Kaboul, Afghanistan - L'Ariana, l'un des cinémas les plus emblématiques de la capitale, vient d'être démoli pour laisser place à un centre commercial. Ayant vibré au rythme des films du monde entier, ce lieu mythique avait su captiver des générations entières d'Afghans.
Après leur retour au pouvoir en 2021, les autorités talibanes ont instauré une version stricte de la loi islamique qui a entraîné l'interdiction de la musique et des films dans les espaces publics. Bien que l'Ariana ait cessé sa programmation, son bâtiment était resté exposé sur la place centrale de Kaboul jusqu'à ce matin.
Une habitante de la ville, rappelant ses souvenirs d'enfance passés à ce cinéma dans les années 70, confie : "La nouvelle de sa destruction m'a brisé le cœur. Il y avait de la vie à Kaboul à l'époque." Dans un contexte où les distractions s'amenuisent pour les femmes et les hommes, la disparition du cinéma semble accentuer le sentiment de tristesse et de désespoir parmi les habitants.

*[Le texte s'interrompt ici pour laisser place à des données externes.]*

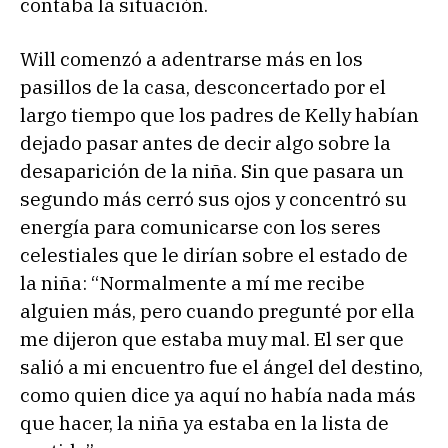
contaba la situación.
Will comenzó a adentrarse más en los
pasillos de la casa, desconcertado por el
largo tiempo que los padres de Kelly habían
dejado pasar antes de decir algo sobre la
desaparición de la niña. Sin que pasara un
segundo más cerró sus ojos y concentró su
energía para comunicarse con los seres
celestiales que le dirían sobre el estado de
la niña: “Normalmente a mí me recibe
alguien más, pero cuando pregunté por ella
me dijeron que estaba muy mal. El ser que
salió a mi encuentro fue el ángel del destino,
como quien dice ya aquí no había nada más
que hacer, la niña ya estaba en la lista de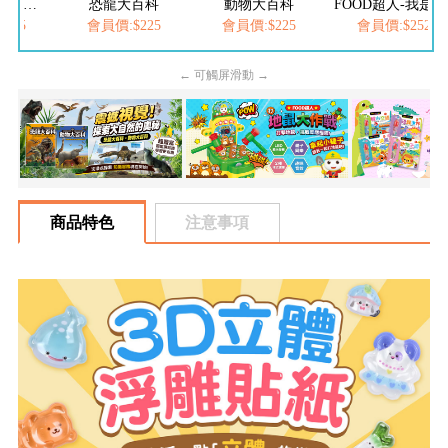
FOOD超人繽紛泡泡槍
恐龍大百科
動物大百科
FOOD超人-我是小護士
205
會員價:$225
會員價:$225
會員價:$252
← 可觸屏滑動 →
商品特色
注意事項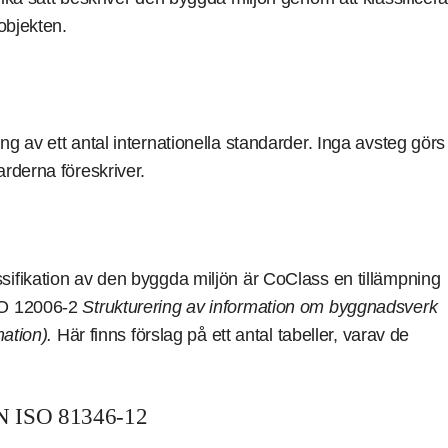
objekten.
g av ett antal internationella standarder. Inga avsteg görs
rderna föreskriver.
ifikation av den byggda miljön är CoClass en tillämpning
SO 12006-2
Strukturering av information om byggnadsverk
mation).
Här finns förslag på ett antal tabeller, varav de
N ISO 81346-12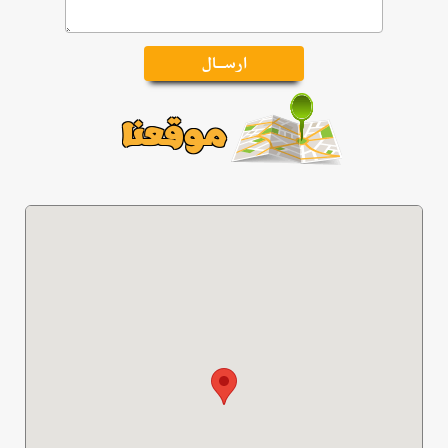
موقعنا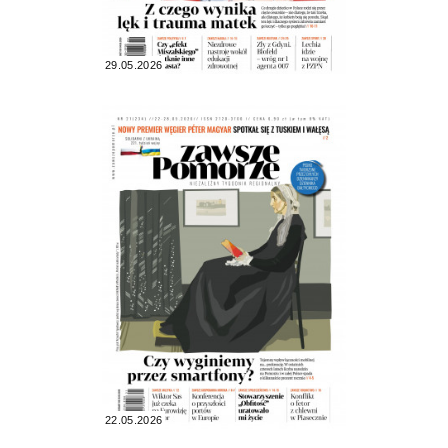
29.05.2026
22.05.2026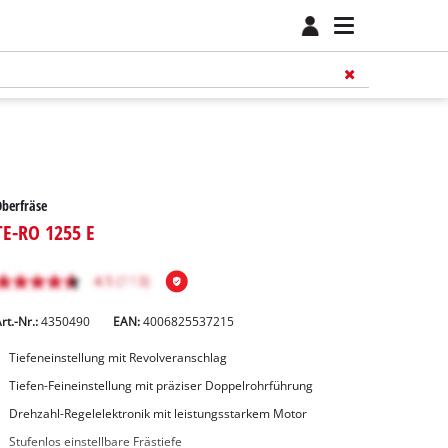
berfräse
TE-RO 1255 E
rt.-Nr.:
4350490
EAN:
4006825537215
Tiefeneinstellung mit Revolveranschlag
Tiefen-Feineinstellung mit präziser Doppelrohrführung
Drehzahl-Regelelektronik mit leistungsstarkem Motor
Stufenlos einstellbare Frästiefe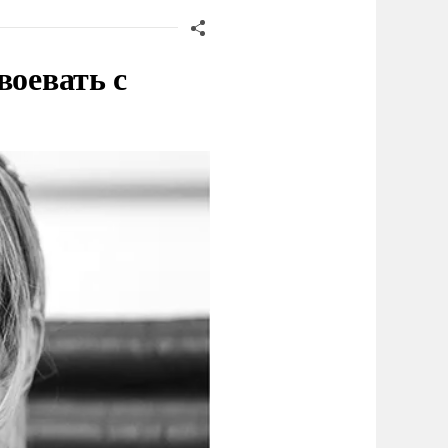
воевать с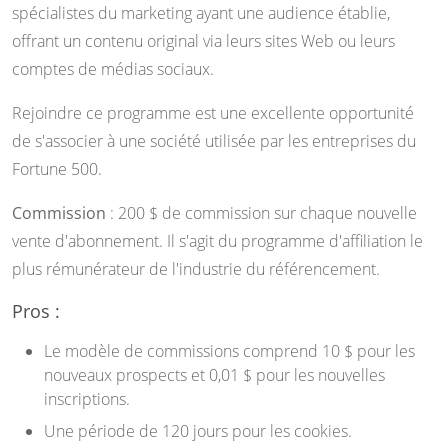
spécialistes du marketing ayant une audience établie,
offrant un contenu original via leurs sites Web ou leurs
comptes de médias sociaux.
Rejoindre ce programme est une excellente opportunité
de s'associer à une société utilisée par les entreprises du
Fortune 500.
Commission
: 200 $ de commission sur chaque nouvelle
vente d'abonnement. Il s'agit du programme d'affiliation le
plus rémunérateur de l'industrie du référencement.
Pros :
Le modèle de commissions comprend 10 $ pour les
nouveaux prospects et 0,01 $ pour les nouvelles
inscriptions.
Une période de 120 jours pour les cookies.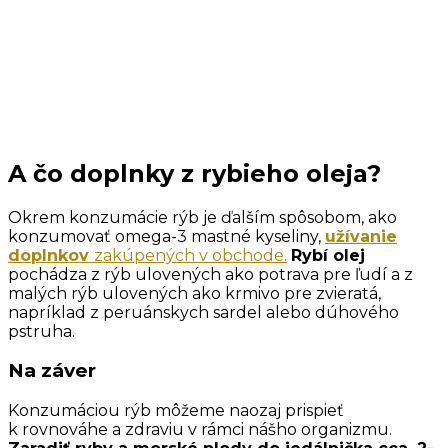
A čo doplnky z rybieho oleja?
Okrem konzumácie rýb je ďalším spôsobom, ako
konzumovať omega-3 mastné kyseliny,
užívanie
doplnkov
zakúpených v obchode.
Rybí olej
pochádza z rýb ulovených ako potrava pre ľudí a z
malých rýb ulovených ako krmivo pre zvieratá,
napríklad z peruánskych sardel alebo dúhového
pstruha.
Na záver
Konzumáciou rýb môžeme naozaj prispieť
k rovnováhe a zdraviu v rámci nášho organizmu.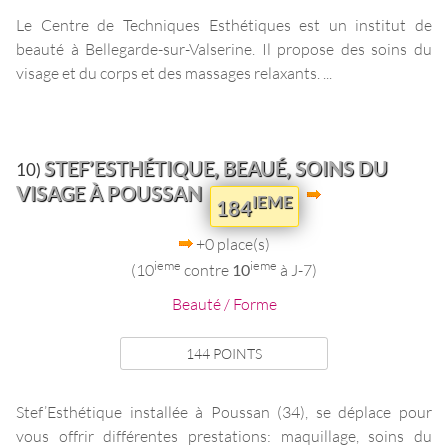
Le Centre de Techniques Esthétiques est un institut de
beauté à Bellegarde-sur-Valserine. Il propose des soins du
visage et du corps et des massages relaxants. ...
STEF’ESTHÉTIQUE, BEAUÉ, SOINS DU
10)
VISAGE À POUSSAN
IEME
184
+0 place(s)
ieme
ieme
(10
contre
10
à J-7)
Beauté / Forme
144 POINTS
Stef’Esthétique installée à Poussan (34), se déplace pour
vous offrir différentes prestations: maquillage, soins du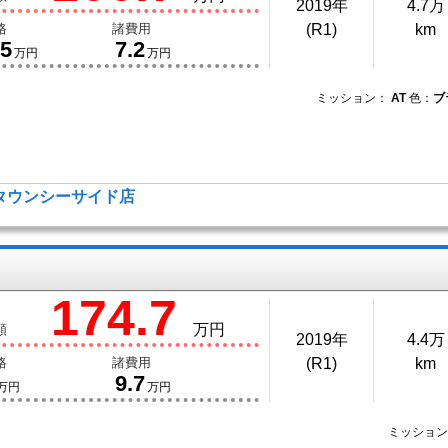
2019年
4.7万
格
諸費用
(R1)
km
.5
7.2
万円
万円
ミッション：
AT
色：
ブ
タウンシーサイド店
174.7
万円
額
2019年
4.4万
格
諸費用
(R1)
km
9.7
万円
万円
ミッショ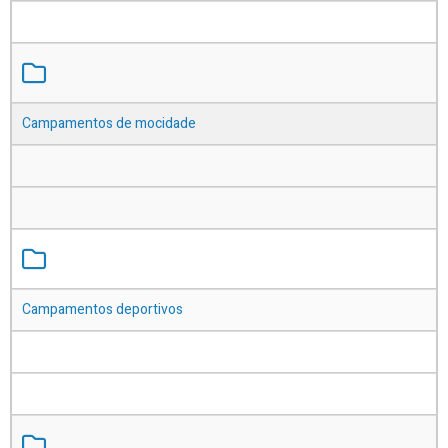
Campamentos de mocidade
Campamentos deportivos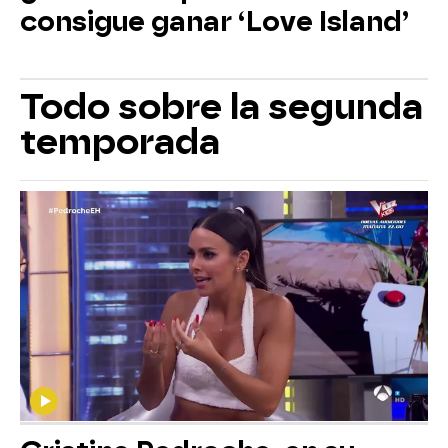
consigue ganar ‘Love Island’
Todo sobre la segunda
temporada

Construit dans les années 1960, l'Ariana avait été l'un des rares lieux où les résidents pouvaient savourer la culture cinématographique jusqu'à sa fermeture lors de la guerre civile (1992-1996). Plus tard, sous le régime taliban précédent (1996-2001), le cinéma était totalement abandonné. Sa réouverture en 2004, après une restauration financée par des donateurs français, avait redonné un souffle d'espoir à la culture afghane, lors d'une cérémonie inaugurale où étaient présents des figures comme Claude Lelouch, metteur en scène français, et le ministre de la Culture de l'époque, Renaud Donnedieu de Vabres.

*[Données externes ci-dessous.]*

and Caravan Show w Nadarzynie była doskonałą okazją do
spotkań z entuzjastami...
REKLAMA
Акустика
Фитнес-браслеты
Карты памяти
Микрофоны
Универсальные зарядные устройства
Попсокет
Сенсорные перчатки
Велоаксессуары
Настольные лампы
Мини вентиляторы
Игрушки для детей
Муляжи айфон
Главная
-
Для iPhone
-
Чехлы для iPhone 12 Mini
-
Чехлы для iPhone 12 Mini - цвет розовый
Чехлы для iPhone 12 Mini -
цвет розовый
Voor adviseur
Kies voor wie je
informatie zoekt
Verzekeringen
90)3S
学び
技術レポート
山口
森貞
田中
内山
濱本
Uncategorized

Jean-Marc Lalo, l'un des architectes qui a supervisé sa restauration, réagit avec douleur à la nouvelle de sa destruction : "C'est comme si une pelleteuse me broyait le cœur. Ce cinéma n’était pas qu’un bâtiment, mais un symbole d’espoir et d’ouverture". La tristesse se lit également dans les mots de l'écrivain et cinéaste franco-afghan, Atiq Rahimi, qui a également présenté son premier film ici. Selon lui, "raser un cinéma, c'est effacer l'avenir".
Malheureusement, d'autres cinémas de Kaboul, comme le Park, ont également été ciblés pour des démolitions similaires au profit de nouveaux centres commerciaux. Alors que la ville perd ses mémoires culturelles, les résidents se demandent quelles autres facettes de leur patrimoine sont vouées à disparaître face à ce que l'on appelle le "modernisme".